Ostatecznie jednak w niedzielę pokazał się z możliwie jak najlepszej strony. Po dość niepewnym starcie, Vinales zachował doskonałą płynność w zakrętach i tempo, które pozwoliło mu odrobić straty z początku wyścigu i nawiązać walkę z Francesco Bagnaią. Emocjonująca walka dała Maverickowi zwycięstwo w inauguracyjnym wyścigu sezonu 2021. – Czuje się wspaniale. Start nie był zbyt dobry, ale wykorzystałem swój potencjał i oszczędzałem opony, a potem kontrolowałem swoją przewagę nad resztą – skomentował Hiszpan swój występ w Katarze.
Niesamowita walka o triumf
Na dziewięć okrążeń przed końcem piękna walka wywiązała się między prowadzącym Bagnaią a Vinalesem. Hiszpan naciskał na zawodnika z numerem #63 do tego stopnia, że obaj niemal skończyli rywalizację na poboczu. Chwila zawahania i lekki kontakt jednak nie zraził ich do kolejnej walki. Zamieniając się miejscami na prowadzeniu i jadąc koło w koło, dostarczyli wszystkim niesamowitych emocji. To jednak Vinales wyszedł ostatecznie zwycięsko z tej rywalizacji. Bagnaia niemal do mety próbował naciskać na reprezentanta Yamahy, równocześnie walcząc z napierającym na niego Johannem Zarco. Ducati jednak okazało się dobre jedynie na starcie. Końcowa faza wyścigu okazała się już mniej spektakularna w wykonaniu włoskiego zespołu i nie pomogła nawet doskonała prędkość maksymalna.
Na pięć okrążeń przed końcem Francesco Bagnaia spadł na trzecie miejsce, ustępując finalnie Zarco. Włoch wyraźnie stracił swoje początkowe tempo, a po jego świetnym okrążeniu kwalifikacyjnym i doskonałym starcie nie pozostało niemal nic.
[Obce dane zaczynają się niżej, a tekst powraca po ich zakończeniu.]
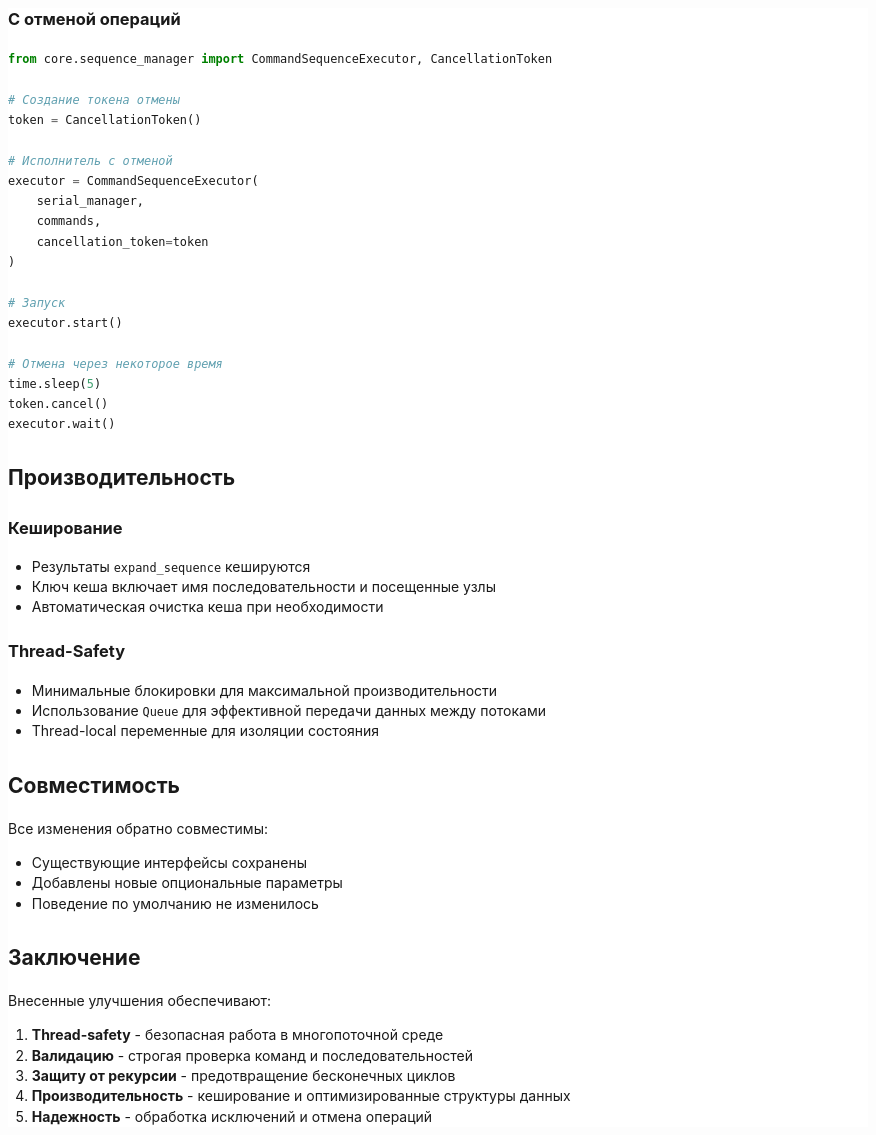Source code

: ### С отменой операций

```python
from core.sequence_manager import CommandSequenceExecutor, CancellationToken

# Создание токена отмены
token = CancellationToken()

# Исполнитель с отменой
executor = CommandSequenceExecutor(
    serial_manager, 
    commands, 
    cancellation_token=token
)

# Запуск
executor.start()

# Отмена через некоторое время
time.sleep(5)
token.cancel()
executor.wait()
```

## Производительность

### Кеширование

- Результаты `expand_sequence` кешируются
- Ключ кеша включает имя последовательности и посещенные узлы
- Автоматическая очистка кеша при необходимости

### Thread-Safety

- Минимальные блокировки для максимальной производительности
- Использование `Queue` для эффективной передачи данных между потоками
- Thread-local переменные для изоляции состояния

## Совместимость

Все изменения обратно совместимы:
- Существующие интерфейсы сохранены
- Добавлены новые опциональные параметры
- Поведение по умолчанию не изменилось

## Заключение

Внесенные улучшения обеспечивают:

1. **Thread-safety** - безопасная работа в многопоточной среде
2. **Валидацию** - строгая проверка команд и последовательностей
3. **Защиту от рекурсии** - предотвращение бесконечных циклов
4. **Производительность** - кеширование и оптимизированные структуры данных
5. **Надежность** - обработка исключений и отмена операций

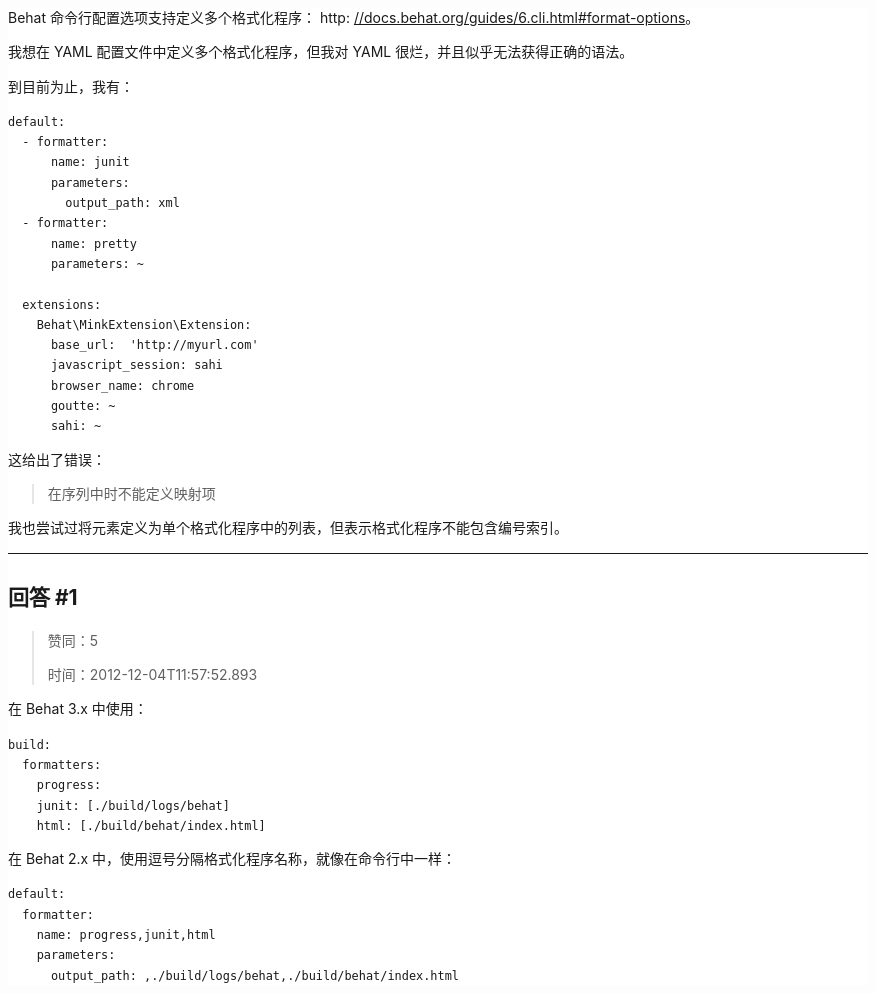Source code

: Behat 命令行配置选项支持定义多个格式化程序： http: [//docs.behat.org/guides/6.cli.html#format-options](http://docs.behat.org/guides/6.cli.html#format-options)。

我想在 YAML 配置文件中定义多个格式化程序，但我对 YAML 很烂，并且似乎无法获得正确的语法。

到目前为止，我有：

```
default:
  - formatter:
      name: junit
      parameters: 
        output_path: xml
  - formatter:  
      name: pretty
      parameters: ~

  extensions:
    Behat\MinkExtension\Extension:
      base_url:  'http://myurl.com'
      javascript_session: sahi
      browser_name: chrome
      goutte: ~
      sahi: ~ 
```

这给出了错误：

> 在序列中时不能定义映射项

我也尝试过将元素定义为单个格式化程序中的列表，但表示格式化程序不能包含编号索引。

* * *

## 回答 #1

> 赞同：5
> 
> 时间：2012-12-04T11:57:52.893

在 Behat 3.x 中使用：

```
build:
  formatters:
    progress:
    junit: [./build/logs/behat]
    html: [./build/behat/index.html] 
```

在 Behat 2.x 中，使用逗号分隔格式化程序名称，就像在命令行中一样：

```
default:
  formatter:
    name: progress,junit,html
    parameters:
      output_path: ,./build/logs/behat,./build/behat/index.html 
```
W końcówce walkę nawiązał z nim również aktualny mistrz świata Joan Mir. „Pecco” nie zdołał jednak obronić podium. – Chciałem pojechać parę okrążeń wolniej, aby schłodzić oponę, ponieważ miałem z nią problemy, ale zużyłem ją zbyt mocno. Na kolejnym wyścigu spróbuję innej strategii. Jestem jednak bardzo szczęśliwy. Pole position i podium to dobry początek sezonu – mówił po wyścigu Bagnaia.
Największy przegrany: Valentino Rossi
Po sobotnich kwalifikacjach wydawało się, że Valentino Rossi bez trudu powalczy w niedzielę o podium. Tuż po starcie jednak te nadzieje szybko zostały brutalnie zweryfikowane przez rzeczywistość. O ile Włoch miał niemal atomowy start, o tyle na kolejnych kółkach zaczął mocno tracić do czołówki. Nieodpowiednie ustawienia motocykla w połączeniu z kilka błędami, które popełnił Rossi, dało mu finalnie dwunastą lokatę. Jeszcze gorzej jednak sprawdził się partner zespołowy Włocha, Franco Morbidelli.
Ducati z mocnym startem do GP Kataru
Niesamowity start o GP Kataru zaliczyły cztery motocykle Ducati. Startujący z pole position Francesco Bagnaia zdołał obronić pierwsze miejsce, do którego chwilę później dołączyli Johann Zarco, Jack Miller i Jorge Martin. Na kolejnych okrążeniach całe Ducati straciło swoje tempo.
Na ostatnim okrążeniu jednak Mir przestrzelił zakręt numer piętnaście, co błyskawicznie wykorzystał Zarco i Bagnaia. Mistrz świata z 2020 sezonu stracił gardę, dzięki czemu zawodnicy włoskiej ekipy wyszli i po wyjściu na prostą startową na centymetry zakończyli wyścig przed Mirem. – To był dobry wyścig. Końcówka była trudna, czułem, że mogę jeszcze podkręcić tempo, ale ślizgałem się, gdy wyprzedził mnie Mir. Zostawiłem sobie trochę energii i zdołałem zakończyć rywalizację na drugim miejscu – przyznał Zarco.
Honda miernie – znowu
Brak Marca Marqueza również i na początku nowego sezonu daje się we znaki Repsol Hondzie. Japoński zespół – podobnie jak to bywało w poprzednim roku – zakończył wyścig o GP Kataru daleko od czołówki. Nadzieje na dobry wynik zostały rozwiane również przez dość kiepski występ debiutującego na Hondzie Pola Espargaro.
Wyniki wyścigu
Pełne wyniki wyścigu MotoGP o GP Kataru znajdziecie TUTAJ.
Zostajemy w Katarze jeszcze na tydzień
Kolejny wyścig, już za tydzień, również odbędzie się w Katarze. Padok MotoGP w najbliższą niedzielę rozegra wyścig o GP Dohy.